Reproduce each of the lines below verbatim, omitting the pictures from your answer.

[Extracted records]
===============
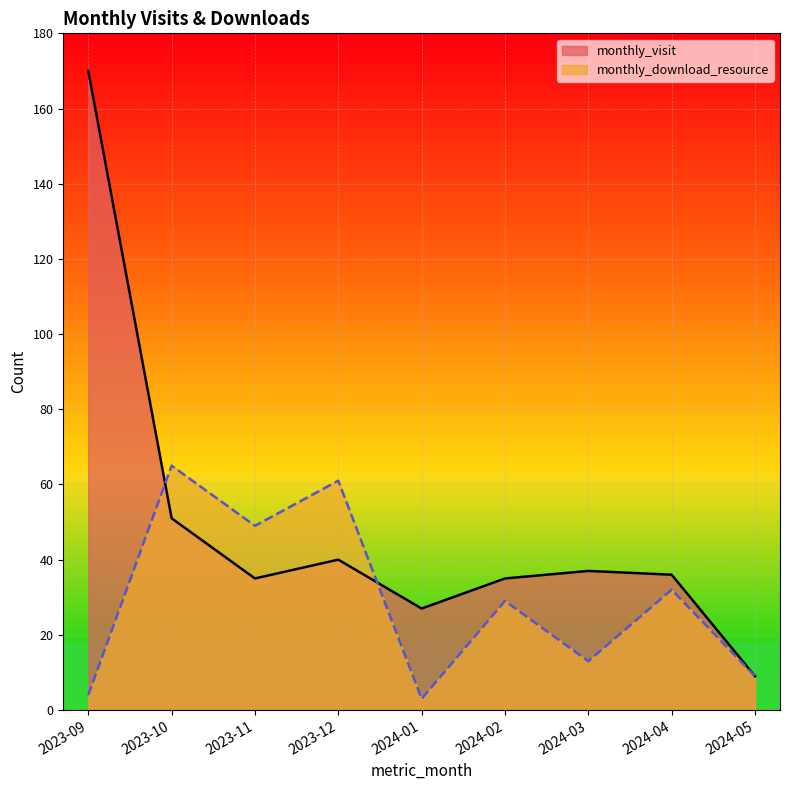

Which has a higher value, 2023-09 or 2024-05?

2023-09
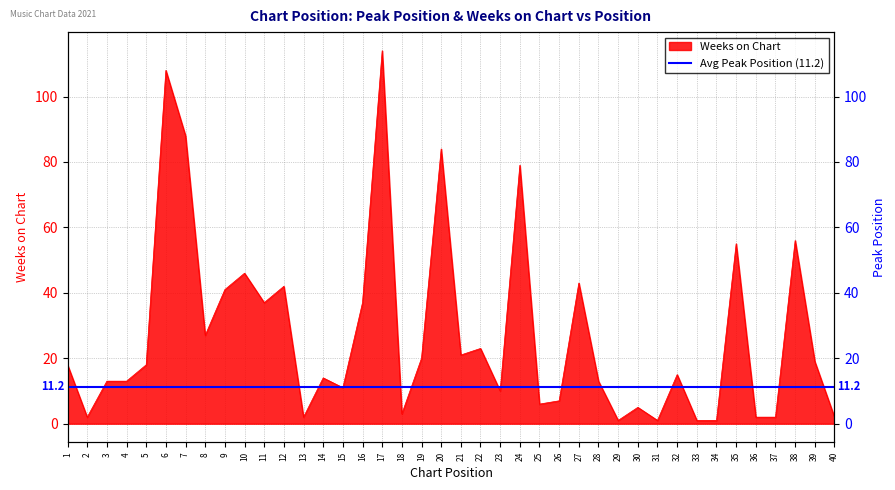

What is the change in value from 2 to 25?

+4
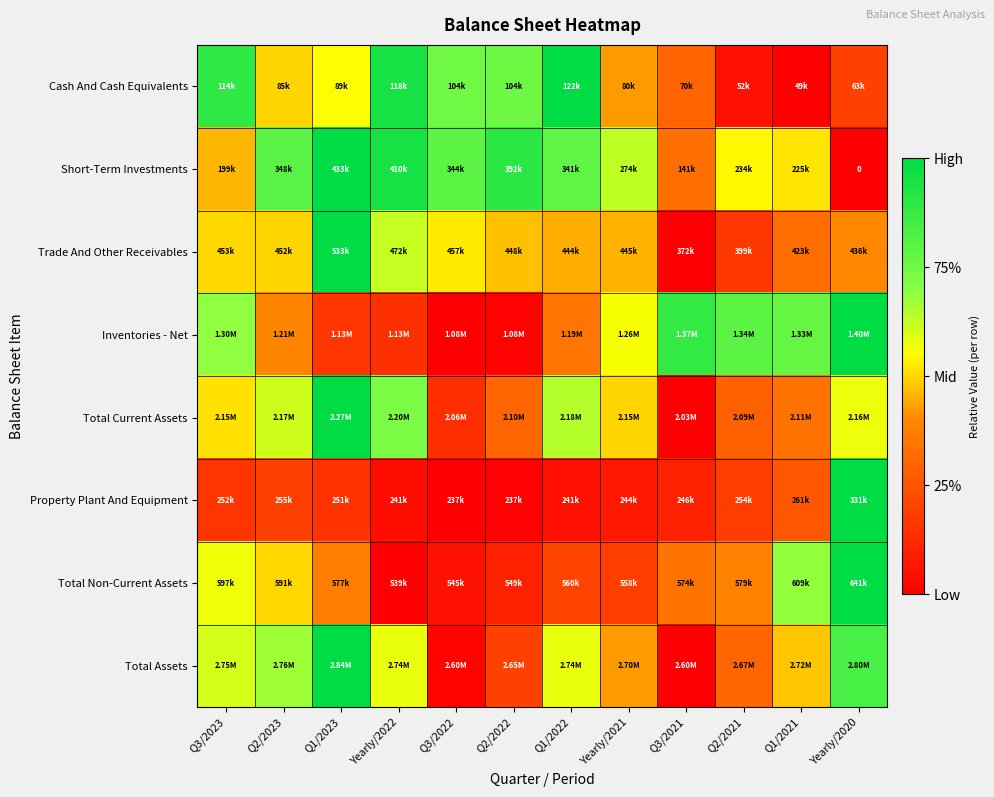

The value of Inventories - Net at Q3/2022 is 0.4. True or false?

False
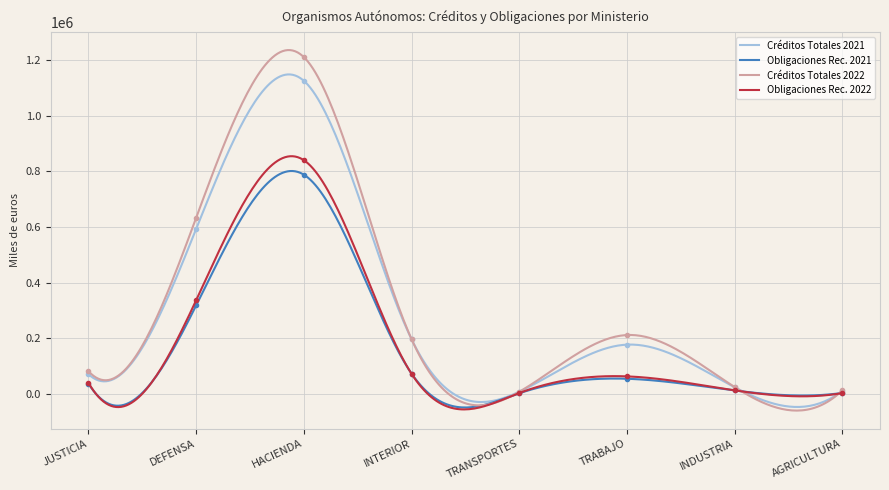

Reading left to right, list all the values displayed in this chart.

Créditos Totales 2021: JUSTICIA=70824	DEFENSA=593222	HACIENDA=1126105	INTERIOR=196704	TRANSPORTES=7728	TRABAJO=177119	INDUSTRIA=23934	AGRICULTURA=10870
Obligaciones Rec. 2021: JUSTICIA=36828	DEFENSA=318138	HACIENDA=788440	INTERIOR=73039	TRANSPORTES=2168	TRABAJO=54369	INDUSTRIA=12248	AGRICULTURA=3335
Créditos Totales 2022: JUSTICIA=81626	DEFENSA=633273	HACIENDA=1211296	INTERIOR=196919	TRANSPORTES=7478	TRABAJO=211674	INDUSTRIA=24684	AGRICULTURA=12409
Obligaciones Rec. 2022: JUSTICIA=39977	DEFENSA=336742	HACIENDA=840546	INTERIOR=72266	TRANSPORTES=2985	TRABAJO=62934	INDUSTRIA=12667	AGRICULTURA=2746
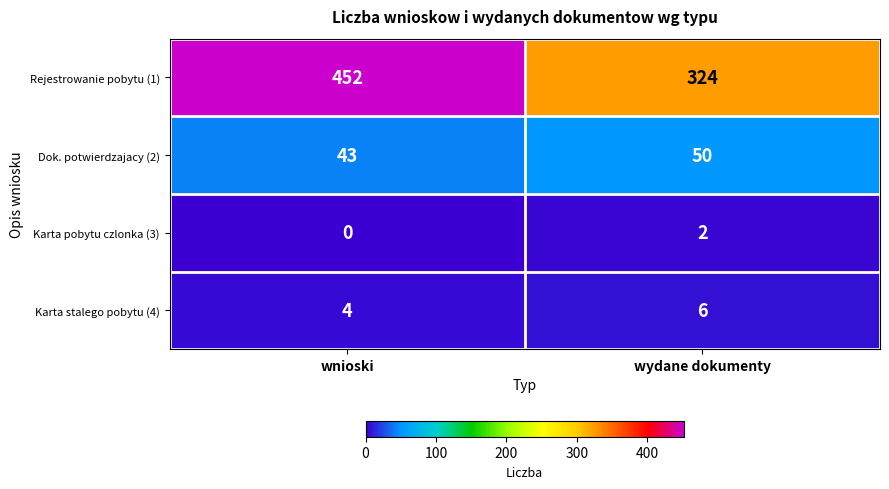

What is the sum of the Karta stalego pobytu (4) values at wnioski and wydane dokumenty?

10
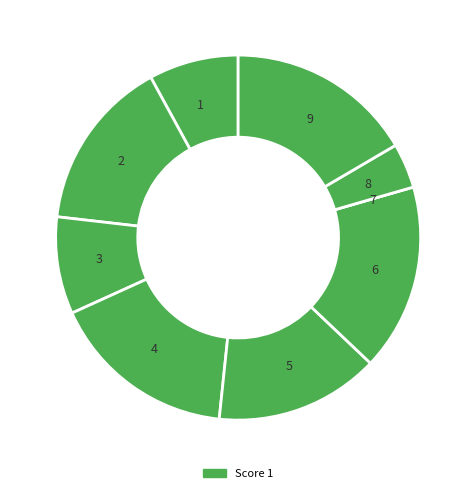

What is the ratio of the value at 3 to the value at 9?

0.5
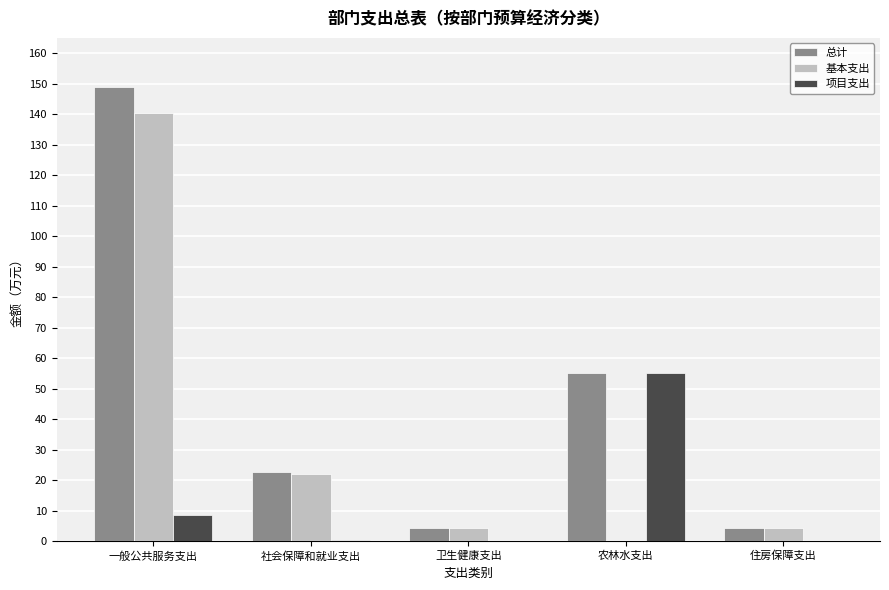

What is the sum of the 项目支出 values at 一般公共服务支出 and 住房保障支出?

8.5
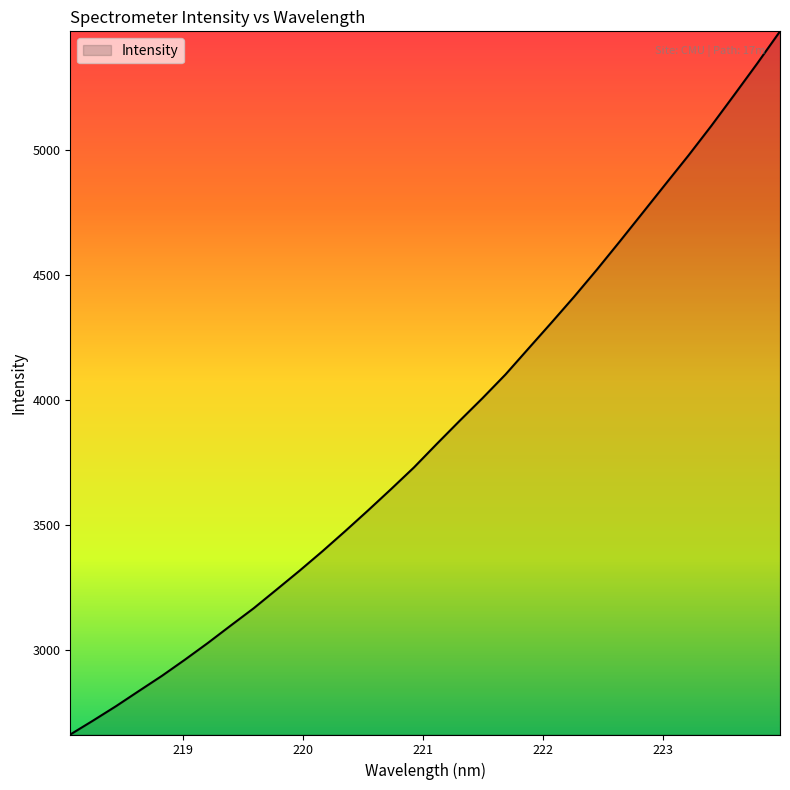

What is the smallest value displayed?

2661.7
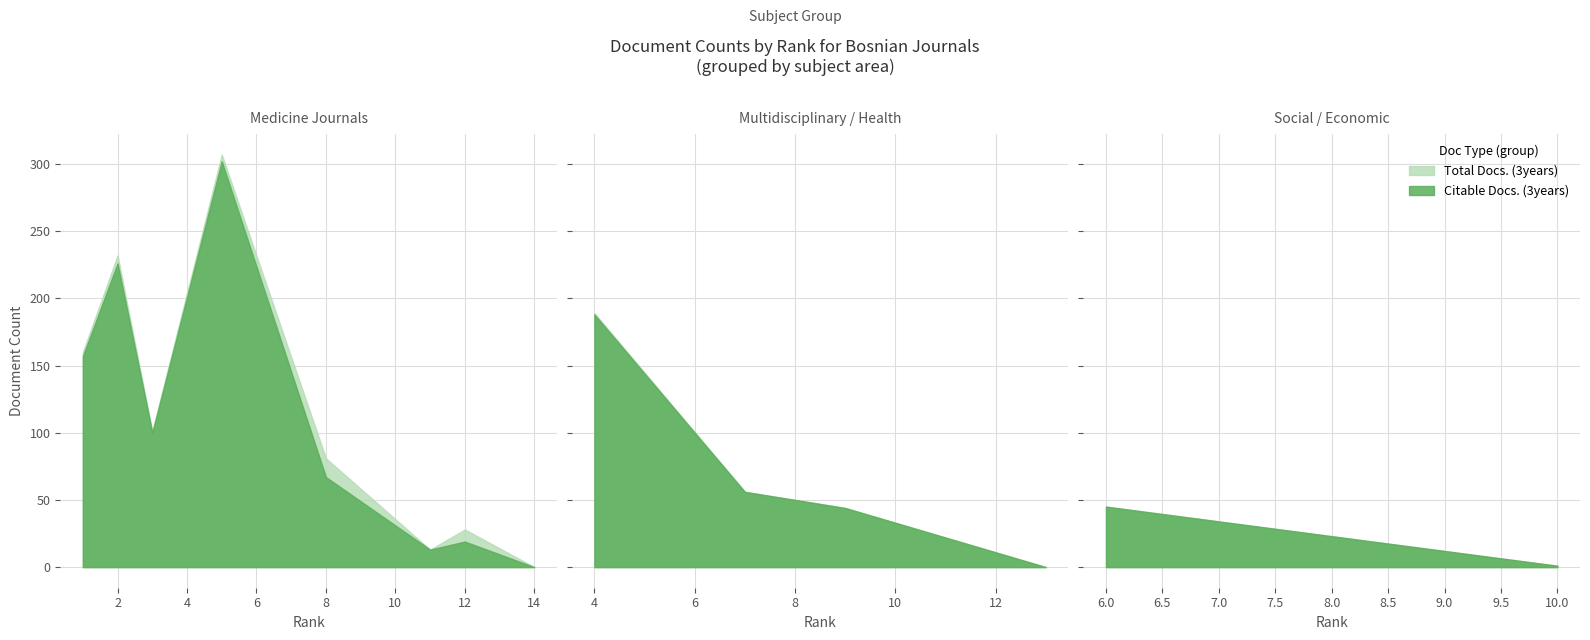

Does the chart display data point markers on the line(s)?

No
===============
▶ _Answer section_
Which has a higher value, 2023-09 or 2024-05?

2023-09

What is the change in value from 2 to 25?

+4

The value of Inventories - Net at Q3/2022 is 0.4. True or false?

False

Reading left to right, list all the values displayed in this chart.

Créditos Totales 2021: JUSTICIA=70824	DEFENSA=593222	HACIENDA=1126105	INTERIOR=196704	TRANSPORTES=7728	TRABAJO=177119	INDUSTRIA=23934	AGRICULTURA=10870
Obligaciones Rec. 2021: JUSTICIA=36828	DEFENSA=318138	HACIENDA=788440	INTERIOR=73039	TRANSPORTES=2168	TRABAJO=54369	INDUSTRIA=12248	AGRICULTURA=3335
Créditos Totales 2022: JUSTICIA=81626	DEFENSA=633273	HACIENDA=1211296	INTERIOR=196919	TRANSPORTES=7478	TRABAJO=211674	INDUSTRIA=24684	AGRICULTURA=12409
Obligaciones Rec. 2022: JUSTICIA=39977	DEFENSA=336742	HACIENDA=840546	INTERIOR=72266	TRANSPORTES=2985	TRABAJO=62934	INDUSTRIA=12667	AGRICULTURA=2746

What is the sum of the Karta stalego pobytu (4) values at wnioski and wydane dokumenty?

10

What is the ratio of the value at 3 to the value at 9?

0.5

What is the sum of the 项目支出 values at 一般公共服务支出 and 住房保障支出?

8.5

What is the smallest value displayed?

2661.7

Does the chart display data point markers on the line(s)?

No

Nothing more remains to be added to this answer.